You are on page 1of 10

Jihad, Apakah Perang?

Mudasir
Dosen PAI, FMIPA UGM
Pergeseran Makna Kata
• Proletarian
Sebelum abad XIX: Vile=kotor, vulgar = keji, kasar
Setelah abad XIX: dibanggakan Komunis, diwaspadai
oleh amerika
• Imperialis
Sebelum abad XIX mempunyai makna yang lebih baik
dari pada di th 1950-an
• Jihad, apakah sama dengan perang?
untuk memahaminya harus dikembalikan atau melihat
bagaimana awal mula istilah itu digunakan
Fase Makkah/Makkiyah
• Istilah Jihad telah digunakan/ada sejak fase Makkiyah,
ketika perang belum diperbolehkan (belum pernah ada
perang), Al Furqon Ayat 52:
Maka Janganlah kamu mengikuti orang-orang kafir, dan berjihadlah
terhadap mereka dengan Al Qur’an dengan jihad yang besar
• Perlu difahami hal-hal berikut:
- Tidak ada yang lebih faham tentang apa yang dimaksud Allah dalam ayat-
ayatnya lebih dari pada orang yang pertama kali menerima ayat tersebut
yaitu Nabi Muhammad SAW
- Tidak ada yang lebih siap dan lebih mampu mengamalkan serta lebih
cocok di dalam mengamalkan ayat tersebut lebih dari pada Nabi
Muhammad SAW
Kedaan Fase Makkah
• i) Tidak ada riwayat yang menunjukkan telah terjadi peperangan pada masa
tersebut
• ii) Bukan saja tidak terjadi perang bahkan perang dilarang (QS: An Nisaa’
(4): 77
Tidakkah kamu perhatikan orang-orang yang dikatakan kepada mereka:”

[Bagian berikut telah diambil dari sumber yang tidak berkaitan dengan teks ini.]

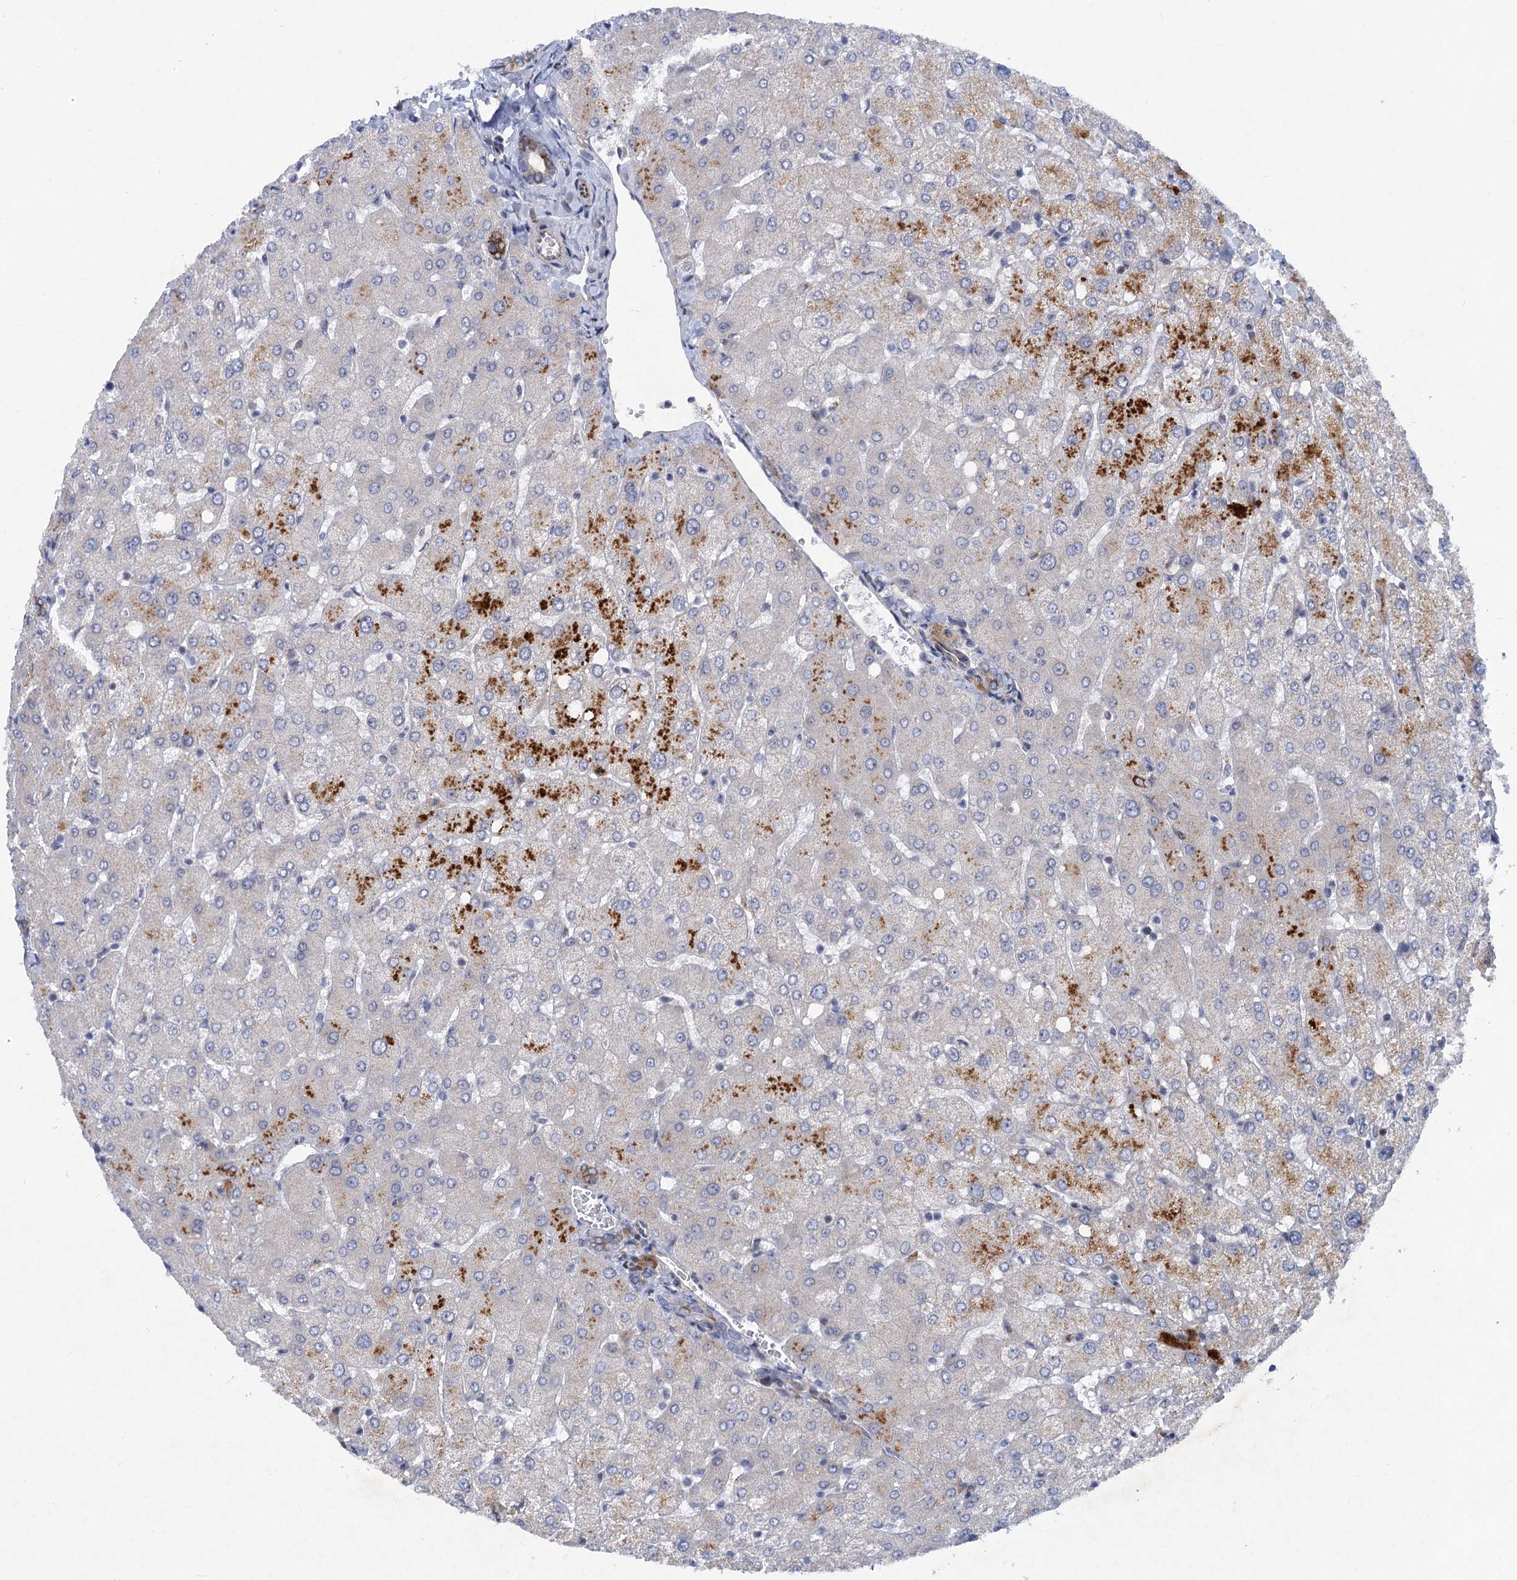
{"staining": {"intensity": "negative", "quantity": "none", "location": "none"}, "tissue": "liver", "cell_type": "Cholangiocytes", "image_type": "normal", "snomed": [{"axis": "morphology", "description": "Normal tissue, NOS"}, {"axis": "topography", "description": "Liver"}], "caption": "This is an immunohistochemistry (IHC) image of normal liver. There is no positivity in cholangiocytes.", "gene": "QPCTL", "patient": {"sex": "female", "age": 54}}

Tahanlah tanganmu (dari berperang), dirikanlah sholat dan tunaikanlah
zakat”. Kemudian setelah diwajibkan kepada mereka berperang, tiba-tiba
sebagian dari (kaum munafik) takut kepada manusia (musuh), seperti takut
mereka kepada Allah, bahkan lebih sangat dari itu takutnya. Mereka
berkata: “ Ya Tuhan kami, mengapa Engkau wajibkan berperang kepada
kami? Mengapa tidak Engkau tangguhkan (kewajiban berperang) kepada
kami sampai beberapa waktu lagi?” Katakanlah: “ kesenangan di dunia ini
hanya sebentar dan akhirat itu lebih baik untuk orang-orang yang bertakwa,
dan kamu tidak akan dianiyaya sedikitpun.

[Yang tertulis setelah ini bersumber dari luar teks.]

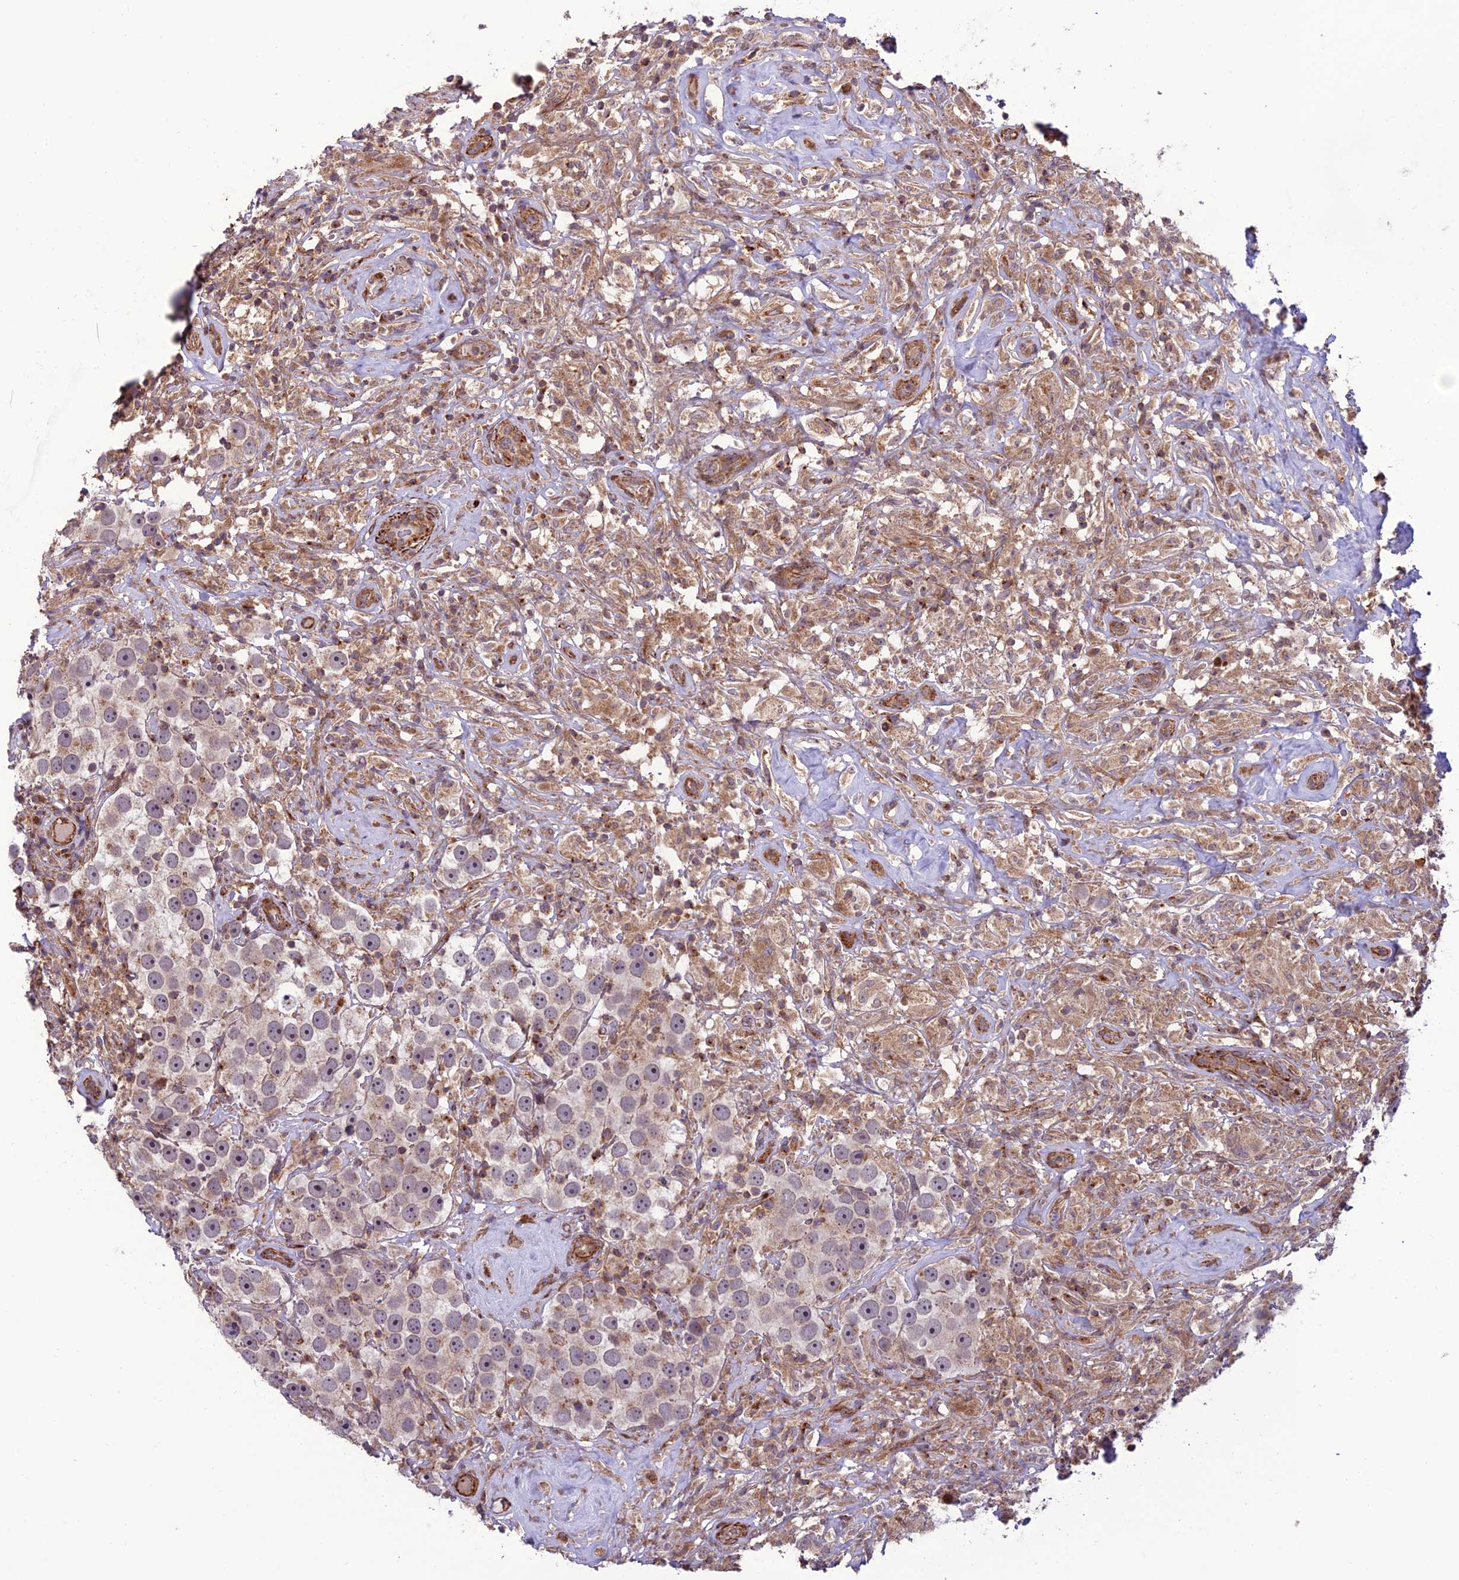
{"staining": {"intensity": "negative", "quantity": "none", "location": "none"}, "tissue": "testis cancer", "cell_type": "Tumor cells", "image_type": "cancer", "snomed": [{"axis": "morphology", "description": "Seminoma, NOS"}, {"axis": "topography", "description": "Testis"}], "caption": "High power microscopy micrograph of an IHC image of testis seminoma, revealing no significant staining in tumor cells.", "gene": "TNIP3", "patient": {"sex": "male", "age": 49}}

• Allah memerintahkan kepada Nabi untuk berjihad dengan jihad yang besar
sejak fase makkiyah (Al Furqon 25/52), tetapi tidak ada satu riwayatpun
yang menunjukkan terjadinya perang pada fase Makkiyah bahkan pada
fase tersebut perang dilarang.
• Jadi Jihad tidak bisa diartikan / tidak bisa dimaksudkan sebagai
Perang
Fase Madaniyah (diperbolehkan Perang)
• Perhatikan ayat-ayat Jihad berikut yang turun di fase Madaniyah:
“Hai Nabi, berjihadlah terhadap orang-orang kafir dan munafik dan
bersikap keraslah terhadap mereka, tempat mereka ialah Jahannam dan itu
adalah seburuk-buruknya tempat kembali”.
(QS. At Taubah, 9/73 dan At Tahrim, 66/9)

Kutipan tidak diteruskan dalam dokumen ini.